Less frequent than 0.1%: photosensitization. On rare occasions bullous reactions, erythema multiforme, Stevens Johnson Syndrome,or Toxic Epidermal Necrolysis may develop.

Respiratory

Less frequent than 1%: onset of acute asthma has been reported in certain individuals following the administration of aspirin or other NSAIDs, incl., MOBIC.

Central Nervous System

More frequent than 1%: light-headedness, headache

Between 0.1 and 1%: vertigo, tinnitus, drowsiness.

Less frequent than 0.1%: confusion and disorientation.

Cardiovascular

More frequent than 1%: oedema.

Between 0.1 and 1%: increase of blood pressure, palpitations, flushes.

Genitourinary

Between 0.1 and 1%: abnormal renal function parameters (increased serum creatinine and/or serum urea).

Less frequent than 0.1%: acute renal failure.

Vision disorders

Less frequent than 0.1%: conjunctivitis, visual disturbances including blurred vision.

Hypersensitivity reactions

Less frequent than 0.1%: angio-oedema and immediate hypersensitivity reactions, including anaphylactoid / anaphylactic reactions.

Results of post- marketing surveillance

The following have been reported rarely:

Bullous reactions, erythema multiforme, Stevens Johnson syndrome and toxic epidermal necrolysis.
Acute renal failure
Hepatitis
Increase in blood pressure
Angio-oedema and hypersensitivity reactions, including anaphylactic/anaphylactoid reactions.

Interactions

No relevant pharmacokinetic drug-drug interactions were detected with respect to the concomitant administration of antacid, cimetidine, digoxin and frusemide.

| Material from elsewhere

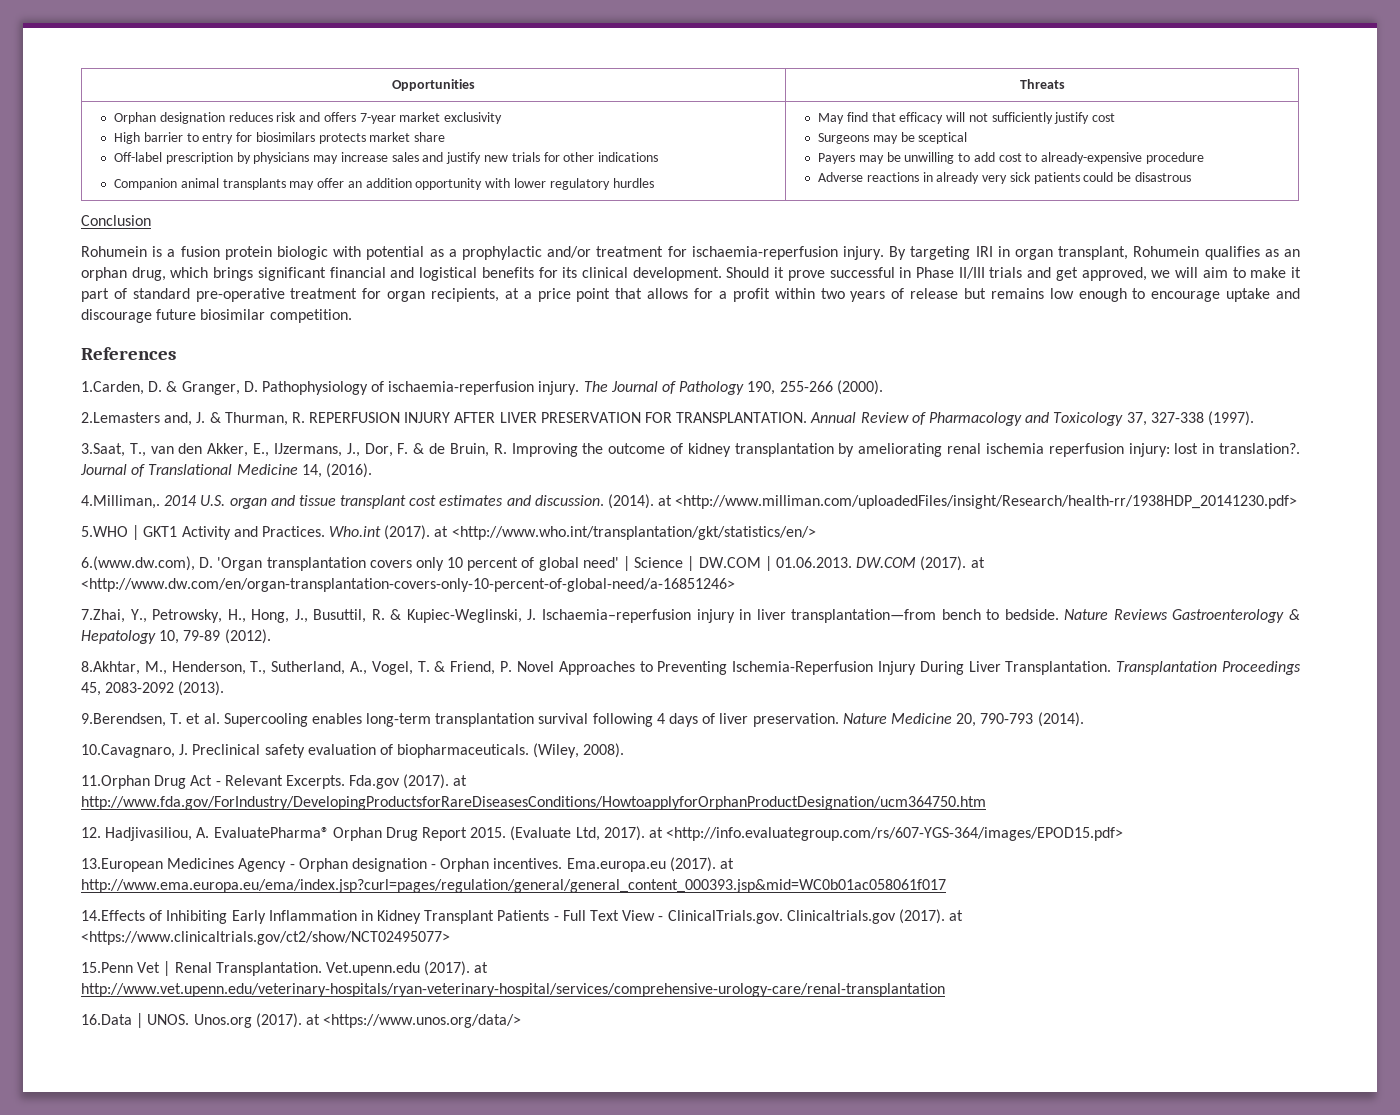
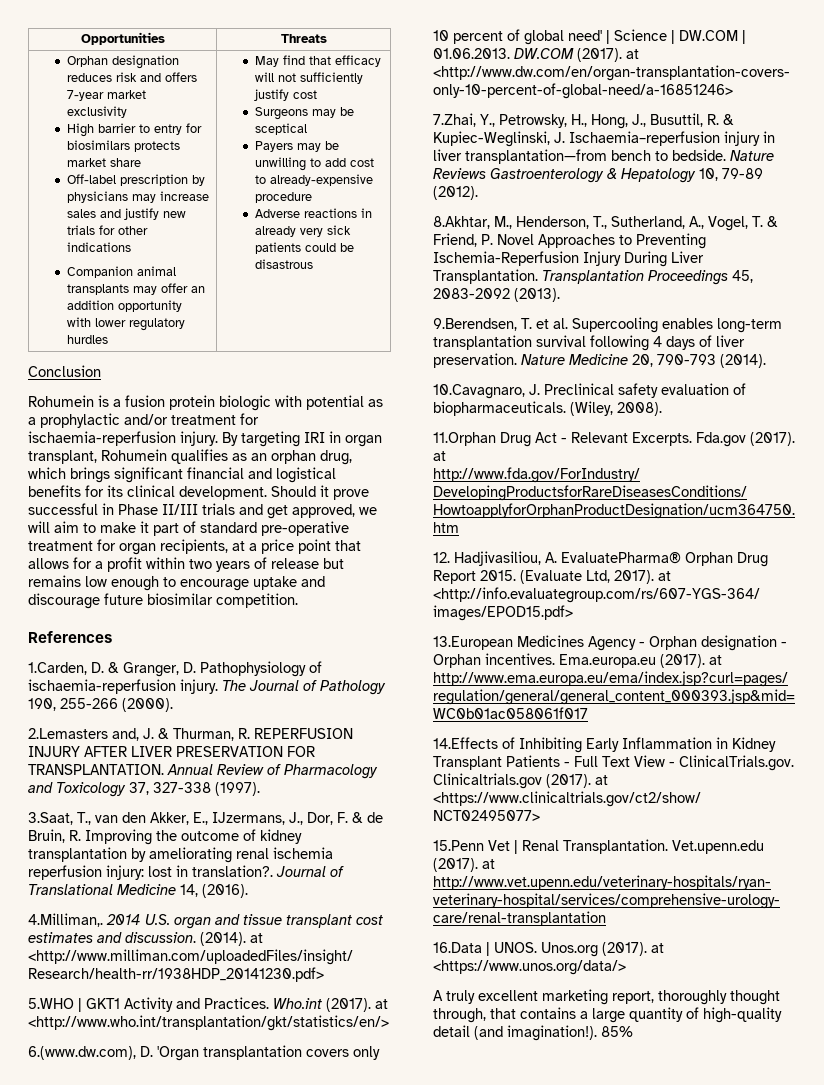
(522, 1021) none -> [433,989,780,1005] [433,1007,782,1023] [433,1025,633,1041] // A truly excellent marketing report, thoroughly thought through, that contains a large quantity of high-quality detail (and imagination!). 85%

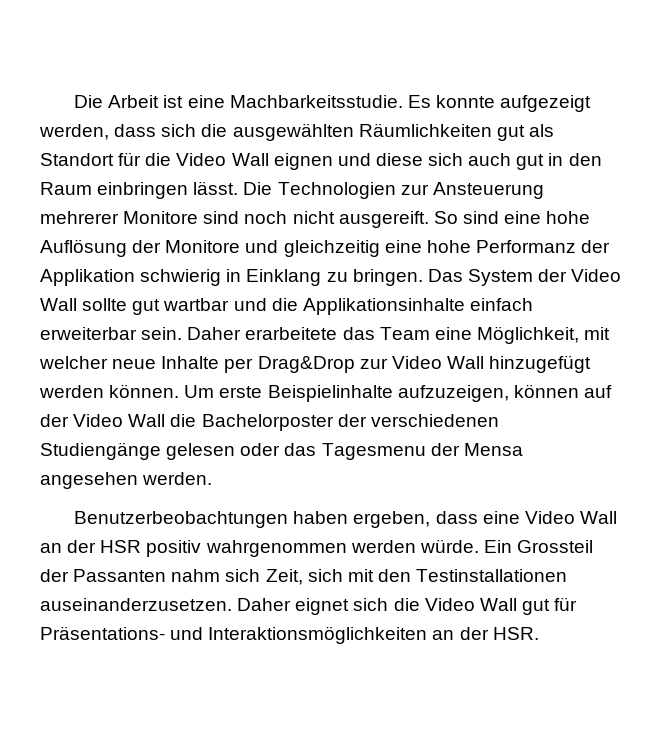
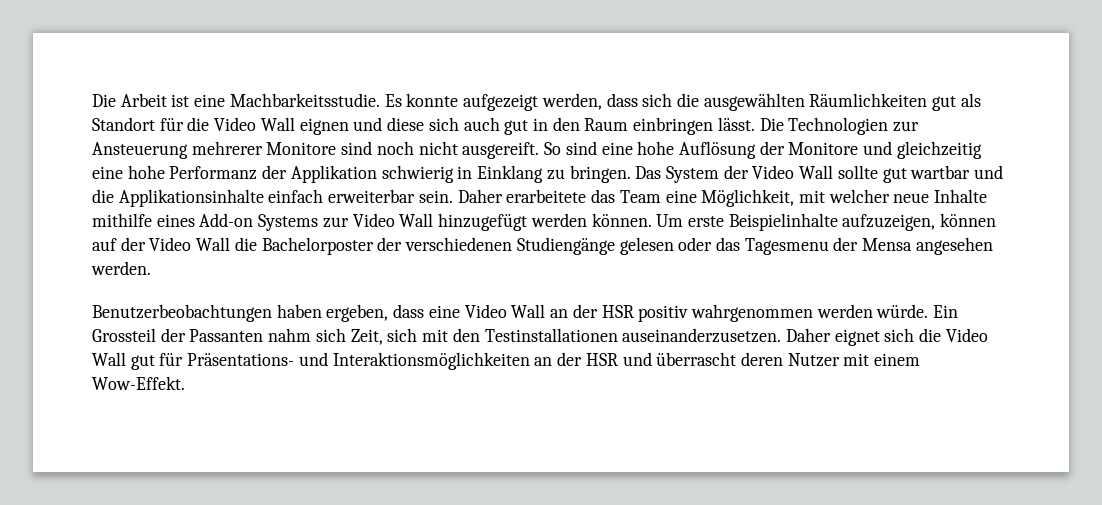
[224,356,355,373] per Drag&Drop -> [92,213,319,231] mithilfe eines Add-on Systems
[492,627,539,640] HSR. -> [585,352,921,367] [92,376,185,390] HSR und überrascht deren Nutzer mit einem Wow-Effekt.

Associations to be taken into account:

Other NSAIDs including salicylates in high doses: Concomitant administration of more than one NSAID may increase the risk of gastrointestinal ulceration and bleeding through synergistic action.
Oral anticoagulants, ticlopidine, systemically administered heparin, thrombolytics: increased risk of bleeding. If such co-prescribing cannot be avoided, close monitoring of the effects of anticoagulants is required.
Lithium: NSAIDs have been reported to increase lithium plasma levels. It is recommended that plasma lithium levels be monitored when initiating, adjusting and discontinuing MOBIC.
Methotrexate: As other NSAIDs MOBIC may increase the haematologic toxicity of methotrexate. In this situation, strict monitoring of blood cell count is recommended.
Contraception:NSAIDs have been reported to decrease the efficacy of intrauterine devices.
Diuretics:Treatment with NSAIDs is associated with the potential for acute renal insufficiency in patients who are dehydrated. Patients receiving MOBIC and diuretics should be adequately hydrated and be monitored for renal function prior to initiating treatment.
Antihypertensives (e.g. beta-blockers, ACE-inhibitors, vasodilators, diuretics):
A reduced effect of the antihypertensive drug by inhibition of vasodilating prostaglandins has been reported during treatment with NSAIDs.
Cholestyramine binds Meloxicam in the gastrointestinal tract leading to a faster elimination of Meloxicam.
Nephrotoxicity of cyclosporin may be enhanced by NSAID's via renal prostaglandin mediated effects. During combined treatment renal function is to be measured.
Interactions with oral antidiabetics cannot be excluded.

Overdosage

In case of overdose the standard measures of gastric evacuation and general supportive measures should be used, as there is no known antidote. It has been shown in a clinical trial that cholestyramine accelerates the elimination of meloxicam.